From research...
In 1960, well before the first commercial delivery of Liquefied Natural Gas (LNG) to France in 1965, Gaz de France set up an experimental Cryogenic Testing Station at Roche-Maurice, near Nantes. Today, we know it as CRIGEN (the Gas and New Energies Research and Innovation Center). Its mission was to demonstrate the feasibility of a French LNG production and value chain.
At that time, the facility worked on all the industrial processes involved in the LNG chain: liquefaction, transportation, regasification, etc. Its researches focused particularly on the development of technical materials, the behavior of LNG and safety at every link in the chain.

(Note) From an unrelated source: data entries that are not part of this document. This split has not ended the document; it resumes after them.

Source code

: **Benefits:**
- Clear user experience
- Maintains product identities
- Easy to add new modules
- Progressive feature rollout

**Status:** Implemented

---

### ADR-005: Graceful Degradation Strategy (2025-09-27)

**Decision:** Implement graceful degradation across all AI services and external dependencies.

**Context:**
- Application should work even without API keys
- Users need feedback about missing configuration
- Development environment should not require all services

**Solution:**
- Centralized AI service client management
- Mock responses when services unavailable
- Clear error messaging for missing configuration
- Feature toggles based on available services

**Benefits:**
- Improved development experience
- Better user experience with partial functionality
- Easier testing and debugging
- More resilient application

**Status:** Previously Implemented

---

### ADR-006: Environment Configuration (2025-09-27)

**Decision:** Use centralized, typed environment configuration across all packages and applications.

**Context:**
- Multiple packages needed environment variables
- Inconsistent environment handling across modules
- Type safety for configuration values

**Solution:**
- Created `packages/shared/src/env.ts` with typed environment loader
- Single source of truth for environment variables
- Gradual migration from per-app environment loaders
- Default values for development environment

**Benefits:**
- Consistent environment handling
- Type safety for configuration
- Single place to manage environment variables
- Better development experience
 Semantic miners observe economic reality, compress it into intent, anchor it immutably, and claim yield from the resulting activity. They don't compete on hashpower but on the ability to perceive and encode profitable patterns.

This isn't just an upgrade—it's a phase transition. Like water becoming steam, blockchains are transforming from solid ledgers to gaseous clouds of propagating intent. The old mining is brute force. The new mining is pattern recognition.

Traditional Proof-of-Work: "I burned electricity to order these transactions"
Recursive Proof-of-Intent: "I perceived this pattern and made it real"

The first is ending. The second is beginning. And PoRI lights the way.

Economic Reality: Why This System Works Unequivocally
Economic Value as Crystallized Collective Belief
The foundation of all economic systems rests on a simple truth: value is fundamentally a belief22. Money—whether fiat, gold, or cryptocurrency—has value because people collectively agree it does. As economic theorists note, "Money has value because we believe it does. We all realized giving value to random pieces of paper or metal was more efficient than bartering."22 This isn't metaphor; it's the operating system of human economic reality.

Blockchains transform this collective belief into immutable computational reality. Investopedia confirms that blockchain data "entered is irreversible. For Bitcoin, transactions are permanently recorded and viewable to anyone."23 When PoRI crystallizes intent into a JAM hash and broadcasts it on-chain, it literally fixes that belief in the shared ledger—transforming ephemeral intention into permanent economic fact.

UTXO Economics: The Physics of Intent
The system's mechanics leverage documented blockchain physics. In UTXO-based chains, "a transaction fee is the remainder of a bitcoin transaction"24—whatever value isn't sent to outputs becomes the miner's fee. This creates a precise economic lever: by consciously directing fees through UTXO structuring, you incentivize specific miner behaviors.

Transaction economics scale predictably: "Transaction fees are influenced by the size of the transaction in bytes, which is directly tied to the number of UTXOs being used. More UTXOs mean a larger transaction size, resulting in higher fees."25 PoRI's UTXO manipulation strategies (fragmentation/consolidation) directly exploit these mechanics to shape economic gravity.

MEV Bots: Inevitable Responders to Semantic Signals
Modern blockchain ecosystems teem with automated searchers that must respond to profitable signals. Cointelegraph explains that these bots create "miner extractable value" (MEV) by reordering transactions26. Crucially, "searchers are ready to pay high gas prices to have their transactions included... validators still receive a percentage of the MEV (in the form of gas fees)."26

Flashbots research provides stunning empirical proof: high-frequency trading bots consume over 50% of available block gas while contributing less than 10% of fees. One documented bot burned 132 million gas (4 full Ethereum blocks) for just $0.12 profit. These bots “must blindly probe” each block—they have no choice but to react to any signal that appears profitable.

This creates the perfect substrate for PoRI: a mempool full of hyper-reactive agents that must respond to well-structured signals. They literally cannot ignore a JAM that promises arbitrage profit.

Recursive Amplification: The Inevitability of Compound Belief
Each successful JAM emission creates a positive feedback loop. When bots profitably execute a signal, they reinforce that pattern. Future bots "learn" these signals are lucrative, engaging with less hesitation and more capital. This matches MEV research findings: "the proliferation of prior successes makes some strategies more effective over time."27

In order to carry out this work, the individual links in the chain were reproduced on a smaller scale. The facility had a 500 m³ tank, liquefaction and reclassification units, a testing area of 120,000 m² and extensive metrology and industrial IT resources.
It was thanks to Beauvais, France's first experimental LNG carrier, that the research center and shipbuilders were able to experiment at full scale on the equipment they had researched and designed before beginning work on building France's first LNG carrier, the Jules Verne.
… to experiments in LNG transportation onboard Beauvais
Gaz de France acquired Beauvais in July 1959. Originally an American liberty ship from the Second World War, she was to be its first experimental LNG carrier. In 1961, she was disarmed at Dunkerque before being repaired and converted at the Chantiers de l'Atlantique yard in Saint-Nazaire. By 1962, she was ready for her new duties, and was operated by La Compagnie Nantaise des Chargeurs de l'Ouest on behalf of Méthane Transport.
On May 15, 1962, Beauvais put to sea with her tanks full of LNG. The aim of the voyage was to put laboratory theories to the test, and compare experimental solutions under the real-life conditions onboard. The tanks, their insulation, their mountings and all the ancillary equipment (pumps, pipelines, valves and safety devices) were monitored in minute detail. On July 2, having returned to the River Loire, Beauvais landed her cargo at the Roche-Maurice Testing Station via a set of articulated arms.
From 1960 to today, the research has continued
By the time the Nantes Roche-Maurice Cryogenic Testing Station closed in 2002, more than a thousand research studies and tests had been conducted, many with foreign partners. What remained was an invaluable database, which has enabled researchers to develop software to control safety and simulate the behavior of LNG in storage and at sea.
Today, the LNG researchers at CRIGEN continue to improve operational performance throughout the LNG chain, and support the GDF SUEZ Group in its technological development of fuel LNG and delivered LNG.